++++ Study material

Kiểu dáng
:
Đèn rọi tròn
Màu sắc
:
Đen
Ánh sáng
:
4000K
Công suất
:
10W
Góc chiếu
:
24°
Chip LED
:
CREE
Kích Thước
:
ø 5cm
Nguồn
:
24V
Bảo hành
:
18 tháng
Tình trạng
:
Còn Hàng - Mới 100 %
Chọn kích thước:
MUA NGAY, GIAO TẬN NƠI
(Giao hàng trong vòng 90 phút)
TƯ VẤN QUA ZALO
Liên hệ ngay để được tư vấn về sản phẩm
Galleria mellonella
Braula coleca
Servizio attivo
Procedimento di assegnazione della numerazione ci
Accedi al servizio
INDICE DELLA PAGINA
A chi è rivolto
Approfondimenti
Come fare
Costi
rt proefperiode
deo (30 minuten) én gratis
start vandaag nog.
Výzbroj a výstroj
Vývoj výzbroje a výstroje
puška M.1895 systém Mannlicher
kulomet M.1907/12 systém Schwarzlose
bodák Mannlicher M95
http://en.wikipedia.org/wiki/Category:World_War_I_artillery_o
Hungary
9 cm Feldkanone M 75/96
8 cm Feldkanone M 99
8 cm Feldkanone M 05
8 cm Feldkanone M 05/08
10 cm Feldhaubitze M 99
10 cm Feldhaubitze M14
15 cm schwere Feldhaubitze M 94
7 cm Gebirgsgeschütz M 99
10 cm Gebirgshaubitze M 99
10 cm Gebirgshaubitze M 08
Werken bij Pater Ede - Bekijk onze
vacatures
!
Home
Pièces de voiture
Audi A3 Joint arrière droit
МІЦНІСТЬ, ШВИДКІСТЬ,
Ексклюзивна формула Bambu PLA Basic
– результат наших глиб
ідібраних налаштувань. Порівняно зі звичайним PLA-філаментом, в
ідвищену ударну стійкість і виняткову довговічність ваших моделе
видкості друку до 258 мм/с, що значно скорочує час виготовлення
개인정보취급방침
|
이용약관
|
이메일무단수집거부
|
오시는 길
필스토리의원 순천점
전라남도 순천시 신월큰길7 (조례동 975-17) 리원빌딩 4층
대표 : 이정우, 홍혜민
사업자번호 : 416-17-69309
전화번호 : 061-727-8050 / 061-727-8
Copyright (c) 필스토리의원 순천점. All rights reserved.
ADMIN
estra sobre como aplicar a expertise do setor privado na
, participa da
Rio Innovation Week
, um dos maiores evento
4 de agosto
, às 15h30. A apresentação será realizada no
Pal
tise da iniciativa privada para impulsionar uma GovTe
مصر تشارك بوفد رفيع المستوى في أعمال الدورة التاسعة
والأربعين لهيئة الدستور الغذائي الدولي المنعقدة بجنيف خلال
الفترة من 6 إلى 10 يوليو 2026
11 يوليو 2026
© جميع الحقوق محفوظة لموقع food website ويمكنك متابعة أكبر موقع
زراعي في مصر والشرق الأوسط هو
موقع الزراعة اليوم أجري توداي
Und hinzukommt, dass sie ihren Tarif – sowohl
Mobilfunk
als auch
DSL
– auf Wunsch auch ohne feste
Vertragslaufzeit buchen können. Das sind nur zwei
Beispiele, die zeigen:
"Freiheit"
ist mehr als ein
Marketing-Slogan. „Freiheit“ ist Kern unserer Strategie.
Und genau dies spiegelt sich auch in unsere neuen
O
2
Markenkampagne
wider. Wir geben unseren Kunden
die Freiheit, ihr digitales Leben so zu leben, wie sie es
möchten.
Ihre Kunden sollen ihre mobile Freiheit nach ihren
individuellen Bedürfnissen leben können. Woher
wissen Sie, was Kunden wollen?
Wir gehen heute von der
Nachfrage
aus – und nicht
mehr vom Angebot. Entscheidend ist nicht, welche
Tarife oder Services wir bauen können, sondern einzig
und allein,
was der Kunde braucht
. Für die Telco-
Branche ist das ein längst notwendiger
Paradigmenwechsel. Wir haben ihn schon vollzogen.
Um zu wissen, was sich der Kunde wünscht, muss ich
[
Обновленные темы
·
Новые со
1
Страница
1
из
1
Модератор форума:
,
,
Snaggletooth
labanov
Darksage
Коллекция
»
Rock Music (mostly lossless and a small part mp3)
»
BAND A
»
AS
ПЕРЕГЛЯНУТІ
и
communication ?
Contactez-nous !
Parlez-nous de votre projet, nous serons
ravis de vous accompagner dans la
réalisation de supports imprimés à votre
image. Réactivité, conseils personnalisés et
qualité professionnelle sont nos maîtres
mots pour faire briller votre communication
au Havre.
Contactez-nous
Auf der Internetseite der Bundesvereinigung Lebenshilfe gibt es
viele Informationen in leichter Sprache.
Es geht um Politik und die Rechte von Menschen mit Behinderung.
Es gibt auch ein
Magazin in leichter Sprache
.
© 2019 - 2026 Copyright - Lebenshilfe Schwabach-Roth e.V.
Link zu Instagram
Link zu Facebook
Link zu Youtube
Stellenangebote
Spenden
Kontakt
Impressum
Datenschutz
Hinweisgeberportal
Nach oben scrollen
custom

++++++++

*To-do item:*
Return every line of the items above that contains the string "Kunden", matching case exactly.

*Completed task:*
wider. Wir geben unseren Kunden
Ihre Kunden sollen ihre mobile Freiheit nach ihren
wissen Sie, was Kunden wollen?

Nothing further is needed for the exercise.